Конец —
Конец —
поистине, во всем кино это самое нелепое слово. Отчего она возникла, такая необходимость писать это слово, которое еще совсем недавно медленно перечеркивало изображение на экране, возвещая, что этот кадр — последний, и еще долго маячило, все никак не желая исчезать, пока лампы зажигались одна за другой, дабы не слишком резко вырывать вас из состояния сомнамбулизма?

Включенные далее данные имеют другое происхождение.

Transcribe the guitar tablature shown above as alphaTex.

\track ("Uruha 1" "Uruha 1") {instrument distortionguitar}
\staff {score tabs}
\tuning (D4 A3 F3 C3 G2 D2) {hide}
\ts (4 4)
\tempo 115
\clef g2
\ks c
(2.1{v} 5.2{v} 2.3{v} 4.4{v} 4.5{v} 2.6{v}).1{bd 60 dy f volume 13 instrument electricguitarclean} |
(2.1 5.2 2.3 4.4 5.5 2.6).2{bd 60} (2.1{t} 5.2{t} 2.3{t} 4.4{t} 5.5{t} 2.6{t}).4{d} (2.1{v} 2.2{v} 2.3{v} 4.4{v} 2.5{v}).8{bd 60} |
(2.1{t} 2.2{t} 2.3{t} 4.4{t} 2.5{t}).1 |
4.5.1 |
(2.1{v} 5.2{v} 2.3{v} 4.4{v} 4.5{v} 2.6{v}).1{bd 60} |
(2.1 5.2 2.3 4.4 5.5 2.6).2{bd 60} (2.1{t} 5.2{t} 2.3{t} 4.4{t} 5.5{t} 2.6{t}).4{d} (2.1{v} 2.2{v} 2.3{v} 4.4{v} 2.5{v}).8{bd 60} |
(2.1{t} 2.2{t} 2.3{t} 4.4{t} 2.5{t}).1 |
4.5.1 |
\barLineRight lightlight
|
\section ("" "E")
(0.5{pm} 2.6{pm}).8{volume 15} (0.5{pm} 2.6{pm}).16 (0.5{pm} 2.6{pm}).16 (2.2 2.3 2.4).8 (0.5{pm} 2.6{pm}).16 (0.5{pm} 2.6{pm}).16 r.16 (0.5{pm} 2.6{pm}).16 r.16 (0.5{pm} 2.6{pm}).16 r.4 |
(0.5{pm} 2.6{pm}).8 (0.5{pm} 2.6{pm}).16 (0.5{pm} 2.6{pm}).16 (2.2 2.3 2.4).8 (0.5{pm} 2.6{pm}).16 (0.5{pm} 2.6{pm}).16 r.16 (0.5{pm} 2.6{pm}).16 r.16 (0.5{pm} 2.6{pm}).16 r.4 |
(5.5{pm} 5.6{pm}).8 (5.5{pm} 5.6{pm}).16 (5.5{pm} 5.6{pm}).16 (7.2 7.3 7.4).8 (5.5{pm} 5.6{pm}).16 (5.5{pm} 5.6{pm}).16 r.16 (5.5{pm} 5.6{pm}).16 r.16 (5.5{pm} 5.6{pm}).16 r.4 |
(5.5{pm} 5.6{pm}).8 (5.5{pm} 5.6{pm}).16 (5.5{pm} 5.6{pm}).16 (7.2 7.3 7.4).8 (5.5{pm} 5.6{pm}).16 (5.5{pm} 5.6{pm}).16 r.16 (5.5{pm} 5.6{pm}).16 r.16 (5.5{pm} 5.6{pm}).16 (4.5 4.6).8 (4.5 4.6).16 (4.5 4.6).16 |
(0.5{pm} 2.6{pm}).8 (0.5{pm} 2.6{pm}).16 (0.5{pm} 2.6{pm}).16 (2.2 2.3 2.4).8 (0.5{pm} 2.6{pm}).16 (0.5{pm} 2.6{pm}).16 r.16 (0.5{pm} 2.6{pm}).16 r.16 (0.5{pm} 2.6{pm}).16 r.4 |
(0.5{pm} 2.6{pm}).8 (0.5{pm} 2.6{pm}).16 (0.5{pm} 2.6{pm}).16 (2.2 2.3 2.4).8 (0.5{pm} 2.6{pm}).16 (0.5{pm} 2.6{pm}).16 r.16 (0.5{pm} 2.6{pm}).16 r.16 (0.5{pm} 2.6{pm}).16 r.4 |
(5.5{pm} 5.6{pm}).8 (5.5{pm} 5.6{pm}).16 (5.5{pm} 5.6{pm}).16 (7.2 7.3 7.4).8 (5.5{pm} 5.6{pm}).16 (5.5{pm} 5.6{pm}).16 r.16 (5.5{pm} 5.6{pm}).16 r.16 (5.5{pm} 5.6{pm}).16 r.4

Зачем оно, это особое напоминание вам, что все кончено, что пора вставать, опять одеваться, собирать манатки, снова возвращаться в реальность, выходя гуськом, точно толпа наказанных, чтобы увидеть, что обочина тротуара в точности такая же, какой была, когда вы входили, а может быть, выглядит теперь еще более реальной, еще грязнее, чем раньше, а то и того хуже — вылезти под дождь или в лютый мороз, словом — в ту имитацию деятельной жизни, в которой Селин подозревал заговор деловых людей с целью подогревать чувство вины у тех, кому больше нечем заняться, только ходить в кино?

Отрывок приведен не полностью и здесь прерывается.